Thursday, November 6, 2008

Eleventh Day Blues

Not a great day today. I'd been feeling a bit rough most of the day and then I go for a code review (of my project code) and I feel worse and worse and I tell them I feel a bit iffy but I think it will go away so I don't ask to stop, but it gets worse and then one of the guys reviewing gets all sarcastic at me. And so then I'm sitting on the floor feeling like I'm going to have a fit (I'm epileptic) and also panicking because I think I'm going to have a fit and he has the audacity to still be a wanker even after I've told him I feel like I'm going to have a fit *and* I'm having a panic attack. Then he storms out! And tells my co-worker something along the lines of "Kate didn't look very happy" and didn't even ask me how I was when I made it back to the office. Now, though I *am* a needy person, I don't think it's unfair of me to expect someone to say "Are you ok?" when he's seen me in that state? Maybe I'm too quick to judge, just because I'm not a heartless git doesn't mean everyone else isn't, right? And to think yesterday I was planning on retracting any rude statements I'd made because I do dislike putting bad vibes out into the world, karma and all that jazz. But I'm sorry it just bugs me and seeing as I only write in my diary once a year or so, you guys are going to have to put up with the rants! I just don't understand how someone can be so completely fucking unfeeling. Whatever. Rant partially over.

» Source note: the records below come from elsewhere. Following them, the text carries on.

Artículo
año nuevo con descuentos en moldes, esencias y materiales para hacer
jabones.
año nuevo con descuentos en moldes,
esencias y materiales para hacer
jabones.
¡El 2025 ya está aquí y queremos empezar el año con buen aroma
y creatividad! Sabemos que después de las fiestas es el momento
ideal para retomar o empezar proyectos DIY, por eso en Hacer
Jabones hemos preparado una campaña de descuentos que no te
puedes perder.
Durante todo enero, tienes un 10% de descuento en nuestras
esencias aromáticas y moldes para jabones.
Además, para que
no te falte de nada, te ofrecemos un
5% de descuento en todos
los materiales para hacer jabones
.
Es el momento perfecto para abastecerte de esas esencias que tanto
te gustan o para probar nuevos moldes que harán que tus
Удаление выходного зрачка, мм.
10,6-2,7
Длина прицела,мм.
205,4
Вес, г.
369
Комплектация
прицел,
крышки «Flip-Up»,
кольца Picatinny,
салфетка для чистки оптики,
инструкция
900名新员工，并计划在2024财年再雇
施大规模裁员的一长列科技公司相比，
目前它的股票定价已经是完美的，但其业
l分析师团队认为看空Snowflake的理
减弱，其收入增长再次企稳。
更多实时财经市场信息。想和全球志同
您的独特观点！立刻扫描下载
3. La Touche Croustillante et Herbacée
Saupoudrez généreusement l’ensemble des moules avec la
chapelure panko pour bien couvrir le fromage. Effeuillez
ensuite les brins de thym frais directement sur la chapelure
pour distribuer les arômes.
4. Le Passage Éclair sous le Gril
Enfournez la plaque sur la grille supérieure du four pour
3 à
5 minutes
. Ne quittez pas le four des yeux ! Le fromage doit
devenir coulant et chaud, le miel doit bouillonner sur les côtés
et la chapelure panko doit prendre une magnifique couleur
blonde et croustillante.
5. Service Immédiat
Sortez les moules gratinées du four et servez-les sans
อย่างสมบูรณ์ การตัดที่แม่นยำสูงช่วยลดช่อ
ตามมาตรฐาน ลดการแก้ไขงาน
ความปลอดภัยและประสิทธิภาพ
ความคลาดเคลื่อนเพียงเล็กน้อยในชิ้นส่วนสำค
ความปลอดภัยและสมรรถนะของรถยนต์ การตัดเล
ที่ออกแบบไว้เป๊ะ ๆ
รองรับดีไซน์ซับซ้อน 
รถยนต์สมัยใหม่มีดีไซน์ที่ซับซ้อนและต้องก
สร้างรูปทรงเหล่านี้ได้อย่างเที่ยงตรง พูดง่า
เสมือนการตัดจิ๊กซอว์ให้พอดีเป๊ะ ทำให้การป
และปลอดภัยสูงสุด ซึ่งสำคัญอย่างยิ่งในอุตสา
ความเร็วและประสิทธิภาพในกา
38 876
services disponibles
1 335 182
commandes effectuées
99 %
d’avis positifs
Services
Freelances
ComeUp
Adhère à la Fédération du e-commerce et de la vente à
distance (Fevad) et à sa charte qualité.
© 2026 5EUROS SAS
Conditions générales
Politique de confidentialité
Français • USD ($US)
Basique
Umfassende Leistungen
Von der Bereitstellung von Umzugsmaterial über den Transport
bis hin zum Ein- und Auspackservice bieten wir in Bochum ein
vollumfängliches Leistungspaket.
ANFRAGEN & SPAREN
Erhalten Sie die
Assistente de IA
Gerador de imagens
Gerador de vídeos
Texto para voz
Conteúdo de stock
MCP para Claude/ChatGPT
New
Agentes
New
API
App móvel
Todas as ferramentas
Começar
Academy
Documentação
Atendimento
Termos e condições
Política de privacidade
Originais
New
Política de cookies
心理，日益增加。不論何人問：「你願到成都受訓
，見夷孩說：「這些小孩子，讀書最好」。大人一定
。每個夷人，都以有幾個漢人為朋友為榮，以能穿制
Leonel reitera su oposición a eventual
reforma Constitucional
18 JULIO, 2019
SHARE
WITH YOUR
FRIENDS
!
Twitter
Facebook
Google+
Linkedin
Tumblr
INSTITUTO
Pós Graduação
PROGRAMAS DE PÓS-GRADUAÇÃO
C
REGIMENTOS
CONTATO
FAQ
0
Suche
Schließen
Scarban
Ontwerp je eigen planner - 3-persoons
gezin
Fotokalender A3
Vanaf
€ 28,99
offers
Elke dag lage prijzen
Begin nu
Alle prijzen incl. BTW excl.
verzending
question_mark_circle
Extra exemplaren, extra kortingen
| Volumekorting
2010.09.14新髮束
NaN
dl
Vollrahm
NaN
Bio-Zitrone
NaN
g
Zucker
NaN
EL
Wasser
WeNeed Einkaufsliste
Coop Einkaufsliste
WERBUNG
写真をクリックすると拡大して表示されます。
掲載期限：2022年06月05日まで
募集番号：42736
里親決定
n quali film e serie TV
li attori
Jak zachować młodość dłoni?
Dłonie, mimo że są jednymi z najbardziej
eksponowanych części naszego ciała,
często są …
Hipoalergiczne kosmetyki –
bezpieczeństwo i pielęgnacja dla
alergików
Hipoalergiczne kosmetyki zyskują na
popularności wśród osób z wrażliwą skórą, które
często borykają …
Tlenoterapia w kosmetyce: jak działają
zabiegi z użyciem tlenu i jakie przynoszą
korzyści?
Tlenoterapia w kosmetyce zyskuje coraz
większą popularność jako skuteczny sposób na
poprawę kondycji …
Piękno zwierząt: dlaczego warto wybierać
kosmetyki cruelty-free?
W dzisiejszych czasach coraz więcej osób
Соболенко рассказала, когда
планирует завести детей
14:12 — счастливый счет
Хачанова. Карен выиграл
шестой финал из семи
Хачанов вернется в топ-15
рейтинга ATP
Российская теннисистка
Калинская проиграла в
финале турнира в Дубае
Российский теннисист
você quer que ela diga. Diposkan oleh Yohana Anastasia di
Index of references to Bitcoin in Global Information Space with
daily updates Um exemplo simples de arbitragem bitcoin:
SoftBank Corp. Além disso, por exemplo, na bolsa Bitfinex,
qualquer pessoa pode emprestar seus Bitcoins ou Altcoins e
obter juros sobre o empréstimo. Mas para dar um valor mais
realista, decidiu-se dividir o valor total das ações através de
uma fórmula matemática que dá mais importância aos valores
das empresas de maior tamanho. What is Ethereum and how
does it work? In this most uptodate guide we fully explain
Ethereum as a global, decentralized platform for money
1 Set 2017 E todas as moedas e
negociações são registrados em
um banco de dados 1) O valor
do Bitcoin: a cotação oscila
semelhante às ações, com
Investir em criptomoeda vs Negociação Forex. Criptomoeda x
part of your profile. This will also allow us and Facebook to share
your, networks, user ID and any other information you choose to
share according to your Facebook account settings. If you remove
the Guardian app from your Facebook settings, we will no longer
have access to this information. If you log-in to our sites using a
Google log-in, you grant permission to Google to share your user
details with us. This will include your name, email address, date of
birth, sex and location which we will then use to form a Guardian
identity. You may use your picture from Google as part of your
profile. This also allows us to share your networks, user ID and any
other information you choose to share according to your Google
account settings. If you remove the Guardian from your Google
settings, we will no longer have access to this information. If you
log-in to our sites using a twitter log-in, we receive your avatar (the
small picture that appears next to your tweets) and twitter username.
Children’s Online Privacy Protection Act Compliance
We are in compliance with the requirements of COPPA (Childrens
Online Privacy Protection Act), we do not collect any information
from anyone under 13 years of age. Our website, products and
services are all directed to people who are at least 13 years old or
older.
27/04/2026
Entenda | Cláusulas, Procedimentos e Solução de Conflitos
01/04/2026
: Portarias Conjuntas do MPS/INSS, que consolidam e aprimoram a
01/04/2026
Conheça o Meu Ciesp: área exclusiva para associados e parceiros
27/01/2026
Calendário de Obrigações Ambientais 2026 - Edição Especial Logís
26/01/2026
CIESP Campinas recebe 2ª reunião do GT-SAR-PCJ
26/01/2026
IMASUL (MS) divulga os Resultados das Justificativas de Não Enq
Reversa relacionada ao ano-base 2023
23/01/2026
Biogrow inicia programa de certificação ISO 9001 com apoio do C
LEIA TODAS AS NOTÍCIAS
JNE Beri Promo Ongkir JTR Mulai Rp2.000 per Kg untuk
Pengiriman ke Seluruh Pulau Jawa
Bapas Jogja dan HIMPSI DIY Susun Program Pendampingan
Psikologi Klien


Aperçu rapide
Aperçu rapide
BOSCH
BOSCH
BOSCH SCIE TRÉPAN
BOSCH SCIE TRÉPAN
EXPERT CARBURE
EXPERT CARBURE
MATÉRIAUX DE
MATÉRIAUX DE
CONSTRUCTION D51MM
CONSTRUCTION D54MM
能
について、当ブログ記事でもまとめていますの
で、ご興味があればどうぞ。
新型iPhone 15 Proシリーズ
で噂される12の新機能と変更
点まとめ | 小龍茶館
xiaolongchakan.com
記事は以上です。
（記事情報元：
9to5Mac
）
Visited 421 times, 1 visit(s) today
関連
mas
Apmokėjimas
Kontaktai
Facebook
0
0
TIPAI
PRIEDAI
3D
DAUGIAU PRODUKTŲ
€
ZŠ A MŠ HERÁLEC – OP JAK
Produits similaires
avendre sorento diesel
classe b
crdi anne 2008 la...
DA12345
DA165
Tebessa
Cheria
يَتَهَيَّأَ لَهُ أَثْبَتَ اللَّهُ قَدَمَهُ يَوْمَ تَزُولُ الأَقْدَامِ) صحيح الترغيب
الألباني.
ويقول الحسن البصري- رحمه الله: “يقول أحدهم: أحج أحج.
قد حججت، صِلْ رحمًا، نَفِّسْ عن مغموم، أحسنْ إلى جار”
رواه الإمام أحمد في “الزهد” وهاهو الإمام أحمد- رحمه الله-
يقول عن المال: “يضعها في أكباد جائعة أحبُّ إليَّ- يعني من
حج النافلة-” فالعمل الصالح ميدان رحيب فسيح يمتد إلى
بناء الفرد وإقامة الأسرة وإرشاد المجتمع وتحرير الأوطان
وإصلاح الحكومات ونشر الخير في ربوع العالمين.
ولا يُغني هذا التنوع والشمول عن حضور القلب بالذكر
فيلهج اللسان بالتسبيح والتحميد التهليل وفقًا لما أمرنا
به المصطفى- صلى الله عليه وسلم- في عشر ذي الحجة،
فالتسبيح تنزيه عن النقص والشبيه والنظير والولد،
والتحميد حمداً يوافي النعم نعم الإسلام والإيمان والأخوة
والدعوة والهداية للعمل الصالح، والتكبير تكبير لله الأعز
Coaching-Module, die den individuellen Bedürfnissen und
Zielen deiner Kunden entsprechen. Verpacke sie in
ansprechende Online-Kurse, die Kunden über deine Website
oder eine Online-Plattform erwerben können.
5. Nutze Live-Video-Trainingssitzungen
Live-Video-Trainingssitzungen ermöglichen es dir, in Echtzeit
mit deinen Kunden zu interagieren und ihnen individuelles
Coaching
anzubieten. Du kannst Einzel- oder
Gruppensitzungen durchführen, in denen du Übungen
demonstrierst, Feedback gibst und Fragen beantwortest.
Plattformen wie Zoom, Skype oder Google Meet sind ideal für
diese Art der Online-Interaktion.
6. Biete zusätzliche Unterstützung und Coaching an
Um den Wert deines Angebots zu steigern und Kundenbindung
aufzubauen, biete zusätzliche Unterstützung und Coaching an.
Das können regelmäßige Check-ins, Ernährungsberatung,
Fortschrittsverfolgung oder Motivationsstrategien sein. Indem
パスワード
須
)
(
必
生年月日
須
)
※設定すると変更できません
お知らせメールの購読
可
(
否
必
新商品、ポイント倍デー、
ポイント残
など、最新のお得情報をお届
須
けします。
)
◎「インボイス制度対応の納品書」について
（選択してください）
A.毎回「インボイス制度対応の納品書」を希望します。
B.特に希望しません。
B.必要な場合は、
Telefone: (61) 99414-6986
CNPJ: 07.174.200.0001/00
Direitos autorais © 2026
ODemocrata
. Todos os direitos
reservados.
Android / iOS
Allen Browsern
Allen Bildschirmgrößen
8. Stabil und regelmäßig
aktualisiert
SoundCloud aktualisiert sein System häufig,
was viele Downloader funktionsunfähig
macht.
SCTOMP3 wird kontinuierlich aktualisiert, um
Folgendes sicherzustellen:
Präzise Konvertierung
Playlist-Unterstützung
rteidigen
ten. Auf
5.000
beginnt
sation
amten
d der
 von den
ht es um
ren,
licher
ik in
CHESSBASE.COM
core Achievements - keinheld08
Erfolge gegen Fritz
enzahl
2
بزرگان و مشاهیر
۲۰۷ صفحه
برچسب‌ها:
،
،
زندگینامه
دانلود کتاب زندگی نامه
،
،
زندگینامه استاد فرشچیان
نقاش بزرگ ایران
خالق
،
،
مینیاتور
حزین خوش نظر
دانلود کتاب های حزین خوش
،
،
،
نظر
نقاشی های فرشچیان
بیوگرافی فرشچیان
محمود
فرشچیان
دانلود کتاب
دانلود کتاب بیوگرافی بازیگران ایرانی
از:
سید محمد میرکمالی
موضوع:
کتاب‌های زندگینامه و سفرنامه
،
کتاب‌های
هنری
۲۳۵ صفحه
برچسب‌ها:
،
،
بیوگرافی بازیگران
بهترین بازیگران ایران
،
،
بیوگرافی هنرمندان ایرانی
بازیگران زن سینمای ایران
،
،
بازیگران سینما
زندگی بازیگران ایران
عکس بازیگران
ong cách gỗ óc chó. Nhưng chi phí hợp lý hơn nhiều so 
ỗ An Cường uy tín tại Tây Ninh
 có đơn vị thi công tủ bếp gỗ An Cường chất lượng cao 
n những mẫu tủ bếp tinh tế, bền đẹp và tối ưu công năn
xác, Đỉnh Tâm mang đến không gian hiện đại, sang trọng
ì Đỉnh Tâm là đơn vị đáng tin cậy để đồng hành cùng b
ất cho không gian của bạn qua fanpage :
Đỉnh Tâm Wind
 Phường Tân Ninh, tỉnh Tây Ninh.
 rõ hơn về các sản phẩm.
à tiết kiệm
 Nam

Apart from that not much else happened today. I continued planning the heroine's first kiss with her hero (not one *the* heroes) which is fun 'cos you get to plan all romantic type stuff :D I decided against it being her first and only love, life doesn't happen like that, I mean life doesn't much happen like it does in the book, mythical creatures and stuff, but some things ought to correspond to "real life" having said that - she's still going to get a whopper of a romantic kiss 'cos hey, it's a story and I can do what I like :P Funfunfun.